From the #1 New York Times bestselling author of The Wrath and the Dawn, comes a sweeping, action-packed YA adventure set against the backdrop of Feudal Japan where Mulan meets Throne of Glass.
The daughter of a prominent samurai, Mariko has long known her place—she may be an accomplished alchemist, whose cunning rivals that of her brother Kenshin, but because she is not a boy, her future has always been out of her hands. At just seventeen years old, Mariko is promised to Minamoto Raiden, the son of the emperor’s favorite consort—a political marriage that will elevate her family’s standing. But en route to the imperial city of Inako, Mariko narrowly escapes a bloody ambush by a dangerous gang of bandits known as the Black Clan, who she learns has been hired to kill her before she reaches the palace.
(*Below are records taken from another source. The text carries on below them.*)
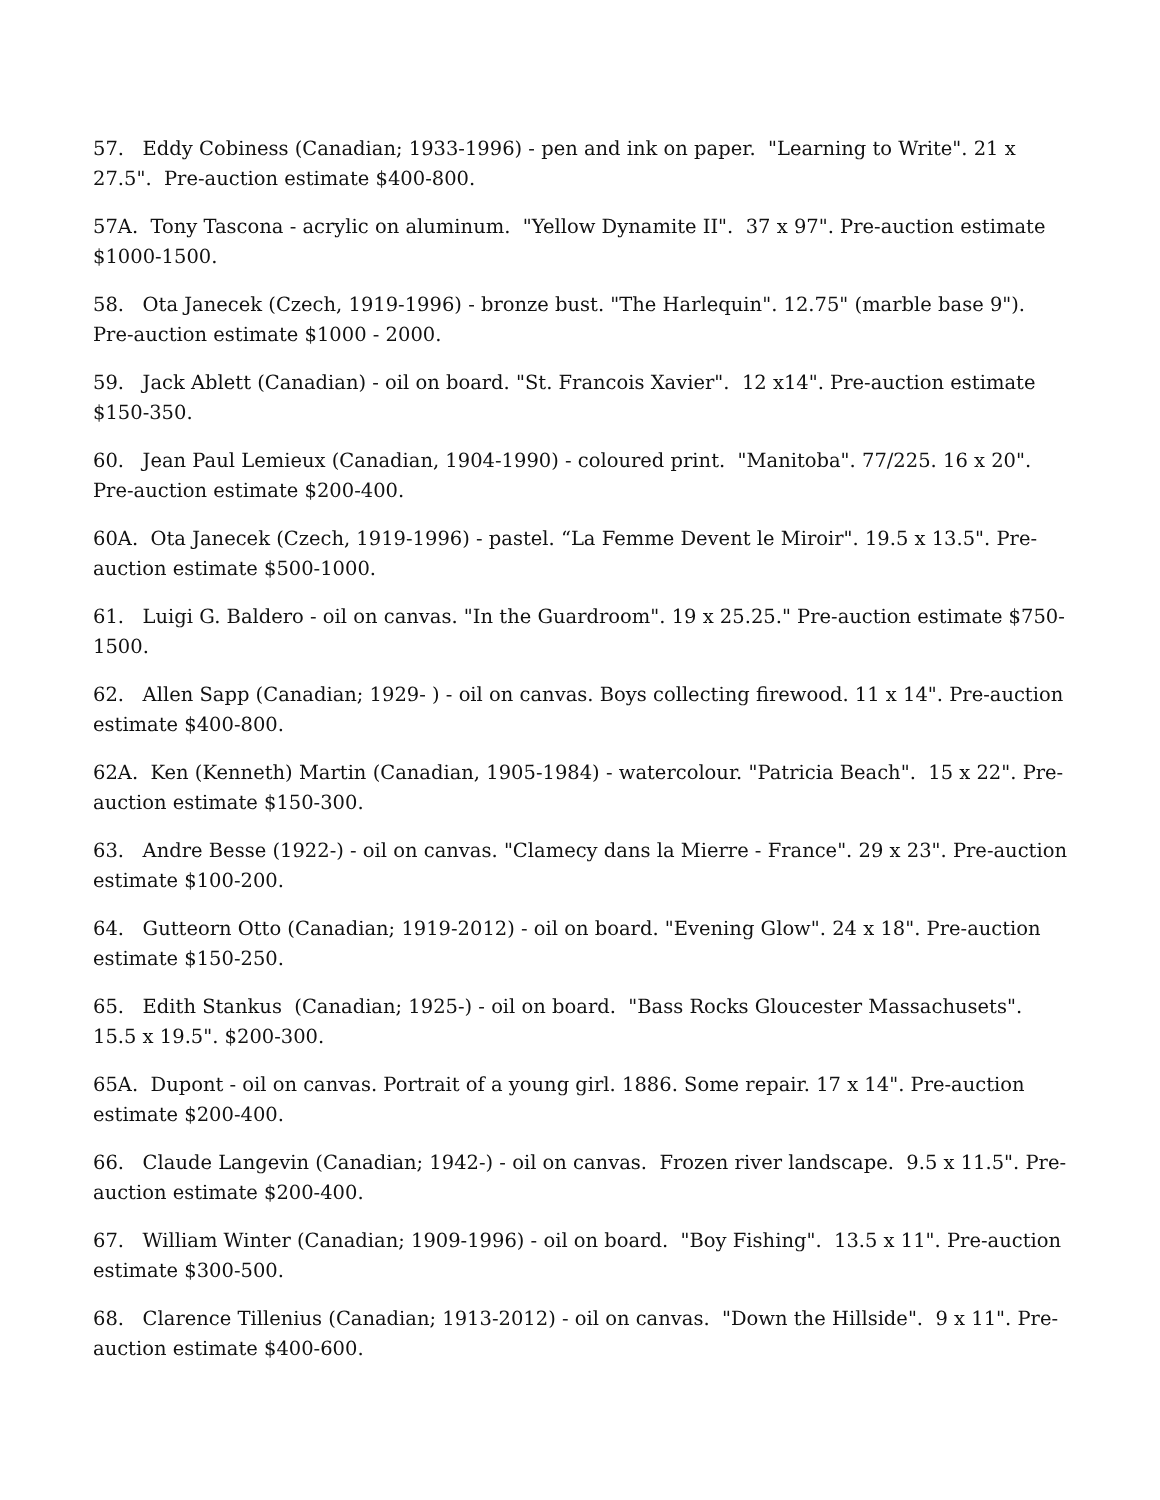57. Eddy Cobiness (Canadian; 1933-1996) - pen and ink on paper. "Learning to Write". 21 x 27.5". Pre-auction estimate $400-800.
57A. Tony Tascona - acrylic on aluminum. "Yellow Dynamite II". 37 x 97". Pre-auction estimate $1000-1500.
58. Ota Janecek (Czech, 1919-1996) - bronze bust. "The Harlequin". 12.75" (marble base 9"). Pre-auction estimate $1000 - 2000.
59. Jack Ablett (Canadian) - oil on board. "St. Francois Xavier". 12 x14". Pre-auction estimate $150-350.
60. Jean Paul Lemieux (Canadian, 1904-1990) - coloured print. "Manitoba". 77/225. 16 x 20". Pre-auction estimate $200-400.
60A. Ota Janecek (Czech, 1919-1996) - pastel. “La Femme Devent le Miroir". 19.5 x 13.5". Pre-auction estimate $500-1000.
61. Luigi G. Baldero - oil on canvas. "In the Guardroom". 19 x 25.25." Pre-auction estimate $750-1500.
62. Allen Sapp (Canadian; 1929- ) - oil on canvas. Boys collecting firewood. 11 x 14". Pre-auction estimate $400-800.
62A. Ken (Kenneth) Martin (Canadian, 1905-1984) - watercolour. "Patricia Beach". 15 x 22". Pre-auction estimate $150-300.
63. Andre Besse (1922-) - oil on canvas. "Clamecy dans la Mierre - France". 29 x 23". Pre-auction estimate $100-200.
64. Gutteorn Otto (Canadian; 1919-2012) - oil on board. "Evening Glow". 24 x 18". Pre-auction estimate $150-250.
65. Edith Stankus (Canadian; 1925-) - oil on board. "Bass Rocks Gloucester Massachusets". 15.5 x 19.5". $200-300.
65A. Dupont - oil on canvas. Portrait of a young girl. 1886. Some repair. 17 x 14". Pre-auction estimate $200-400.
66. Claude Langevin (Canadian; 1942-) - oil on canvas. Frozen river landscape. 9.5 x 11.5". Pre-auction estimate $200-400.
67. William Winter (Canadian; 1909-1996) - oil on board. "Boy Fishing". 13.5 x 11". Pre-auction estimate $300-500.
68. Clarence Tillenius (Canadian; 1913-2012) - oil on canvas. "Down the Hillside". 9 x 11". Pre-auction estimate $400-600.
Dressed as a peasant boy, Mariko sets out to infiltrate the ranks of the Black Clan, determined to track down the person responsible for the target on her back. But she’s quickly captured and taken to the Black Clan’s secret hideout, where she meets their leader, the rebel ronin Takeda Ranmaru, and his second-in-command, his best friend Okami. Still believing her to be a boy, Ranmaru and Okami eventually warm to Mariko, impressed by her intellect and ingenuity. As Mariko gets closer to the Black Clan, she uncovers a dark history of secrets, of betrayal and murder, which will force her to question everything she’s ever known.
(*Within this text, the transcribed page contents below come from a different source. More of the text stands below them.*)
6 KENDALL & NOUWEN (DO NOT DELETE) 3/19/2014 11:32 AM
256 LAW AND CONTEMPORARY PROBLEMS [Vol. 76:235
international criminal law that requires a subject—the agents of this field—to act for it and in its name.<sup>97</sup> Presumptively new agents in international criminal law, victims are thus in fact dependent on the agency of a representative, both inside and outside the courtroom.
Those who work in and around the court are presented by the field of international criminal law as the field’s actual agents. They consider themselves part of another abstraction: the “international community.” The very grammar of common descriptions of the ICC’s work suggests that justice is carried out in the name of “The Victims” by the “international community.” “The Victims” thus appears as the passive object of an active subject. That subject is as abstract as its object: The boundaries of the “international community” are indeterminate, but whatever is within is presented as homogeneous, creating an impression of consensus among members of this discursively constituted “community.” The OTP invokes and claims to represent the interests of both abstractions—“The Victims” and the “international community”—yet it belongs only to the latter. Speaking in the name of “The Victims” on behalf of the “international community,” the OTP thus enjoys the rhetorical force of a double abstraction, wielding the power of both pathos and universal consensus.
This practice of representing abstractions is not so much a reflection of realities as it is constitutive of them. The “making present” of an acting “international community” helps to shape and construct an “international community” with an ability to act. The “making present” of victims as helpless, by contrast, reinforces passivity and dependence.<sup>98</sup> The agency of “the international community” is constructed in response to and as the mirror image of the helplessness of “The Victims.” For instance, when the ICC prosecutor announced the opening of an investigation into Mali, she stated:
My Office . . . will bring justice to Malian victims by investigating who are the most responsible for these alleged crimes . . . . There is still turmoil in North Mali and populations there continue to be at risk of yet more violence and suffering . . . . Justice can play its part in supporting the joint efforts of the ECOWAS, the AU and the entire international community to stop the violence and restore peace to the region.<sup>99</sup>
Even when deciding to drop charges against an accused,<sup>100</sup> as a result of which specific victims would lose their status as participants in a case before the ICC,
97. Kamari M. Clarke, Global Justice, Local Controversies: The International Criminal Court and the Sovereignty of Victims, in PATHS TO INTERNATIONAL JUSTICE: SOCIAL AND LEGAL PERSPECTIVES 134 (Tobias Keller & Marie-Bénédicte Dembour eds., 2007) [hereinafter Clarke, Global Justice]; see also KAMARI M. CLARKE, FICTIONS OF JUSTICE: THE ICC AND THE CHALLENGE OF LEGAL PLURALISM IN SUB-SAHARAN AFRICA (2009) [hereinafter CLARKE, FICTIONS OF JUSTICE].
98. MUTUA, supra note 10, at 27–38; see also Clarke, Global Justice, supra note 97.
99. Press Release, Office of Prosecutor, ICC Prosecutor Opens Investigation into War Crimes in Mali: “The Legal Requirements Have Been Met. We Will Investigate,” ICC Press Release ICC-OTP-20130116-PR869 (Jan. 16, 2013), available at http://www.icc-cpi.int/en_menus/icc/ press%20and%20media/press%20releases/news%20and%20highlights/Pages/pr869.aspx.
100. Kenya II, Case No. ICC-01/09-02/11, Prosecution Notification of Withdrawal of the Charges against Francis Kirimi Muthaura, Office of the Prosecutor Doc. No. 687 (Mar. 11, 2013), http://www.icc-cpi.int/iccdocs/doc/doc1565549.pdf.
My first encounter with Reneé Ahdieh’s books was with The Wrath and the Dawn, which is basically a re-telling of A Thousand and one Nights. As always I’m a little hesitant to pick up re-tellings of fairy tales. Because it can go both ways and I’m kind of fond of fairy tales. So I don’t want them spoiled. Since the Wrath and the Dawn was promising, I was wondering how Reneé Ahdieh has grown since that book in 2015. And did she grow now. From the first page of Flame in the Mist, I was drawn like a moth to the Flame. How tragic, how horrible and how sad. But you just have to read on to see what happens to the little boy and what happens to Mariko.
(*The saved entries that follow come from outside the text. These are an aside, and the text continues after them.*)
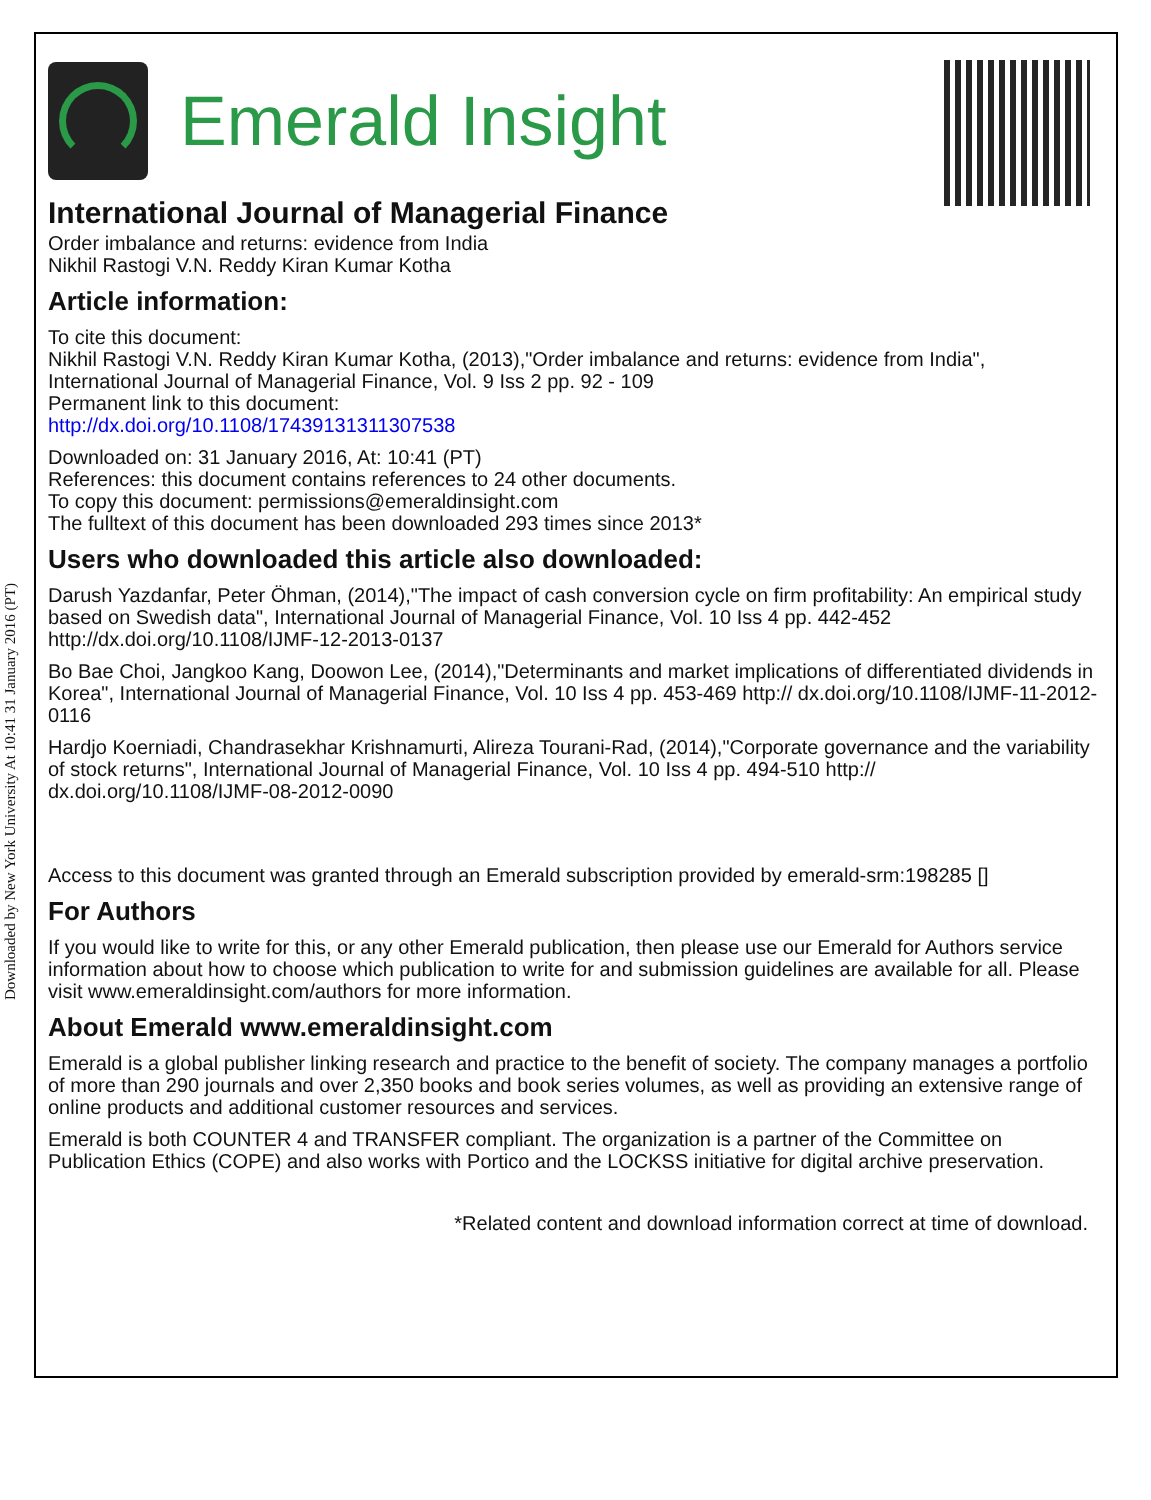Downloaded by New York University At 10:41 31 January 2016 (PT)
Emerald Insight
International Journal of Managerial Finance
Order imbalance and returns: evidence from India
Nikhil Rastogi V.N. Reddy Kiran Kumar Kotha
Article information:
To cite this document:
Nikhil Rastogi V.N. Reddy Kiran Kumar Kotha, (2013),"Order imbalance and returns: evidence from India", International Journal of Managerial Finance, Vol. 9 Iss 2 pp. 92 - 109
Permanent link to this document:
http://dx.doi.org/10.1108/17439131311307538
Downloaded on: 31 January 2016, At: 10:41 (PT)
References: this document contains references to 24 other documents.
To copy this document: permissions@emeraldinsight.com
The fulltext of this document has been downloaded 293 times since 2013*
Users who downloaded this article also downloaded:
Darush Yazdanfar, Peter Öhman, (2014),"The impact of cash conversion cycle on firm profitability: An empirical study based on Swedish data", International Journal of Managerial Finance, Vol. 10 Iss 4 pp. 442-452 http://dx.doi.org/10.1108/IJMF-12-2013-0137
Bo Bae Choi, Jangkoo Kang, Doowon Lee, (2014),"Determinants and market implications of differentiated dividends in Korea", International Journal of Managerial Finance, Vol. 10 Iss 4 pp. 453-469 http:// dx.doi.org/10.1108/IJMF-11-2012-0116
Hardjo Koerniadi, Chandrasekhar Krishnamurti, Alireza Tourani-Rad, (2014),"Corporate governance and the variability of stock returns", International Journal of Managerial Finance, Vol. 10 Iss 4 pp. 494-510 http:// dx.doi.org/10.1108/IJMF-08-2012-0090
Access to this document was granted through an Emerald subscription provided by emerald-srm:198285 []
For Authors
If you would like to write for this, or any other Emerald publication, then please use our Emerald for Authors service information about how to choose which publication to write for and submission guidelines are available for all. Please visit www.emeraldinsight.com/authors for more information.
About Emerald www.emeraldinsight.com
Emerald is a global publisher linking research and practice to the benefit of society. The company manages a portfolio of more than 290 journals and over 2,350 books and book series volumes, as well as providing an extensive range of online products and additional customer resources and services.
Emerald is both COUNTER 4 and TRANSFER compliant. The organization is a partner of the Committee on Publication Ethics (COPE) and also works with Portico and the LOCKSS initiative for digital archive preservation.
*Related content and download information correct at time of download.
And the story just gets better and better. You are drawn in by Mariko’s determination to discover why the Black Clan wants to kill her. We can feel her despair, when she is trying to act like a boy and isn’t able to perform the most simple tasks. And you can relate to her confusion, when the Black Clan maybe isn’t what they appear to be. Reneé just keeps turning the story, with secrets, lies and betrayal.
I wanted to cry when Akira-San was found dead with his grandchildren, I wanted to laugh when Mariko is called Lord Lackbeard, I wanted to be proud when Mariko was clever enough to create the eggs of mist and I wanted to sigh when Okami finally discovers the truth about his suspicions on Sanada Takeo.
It was a rollercoaster ride of emotions and I loved the entire journey. So many lies and deceits, and still so wonderful and true to see people fight for what they believe. Reneé has really grown. And so, of course, five out of five stars from me. Highly recommended and awaiting the second part.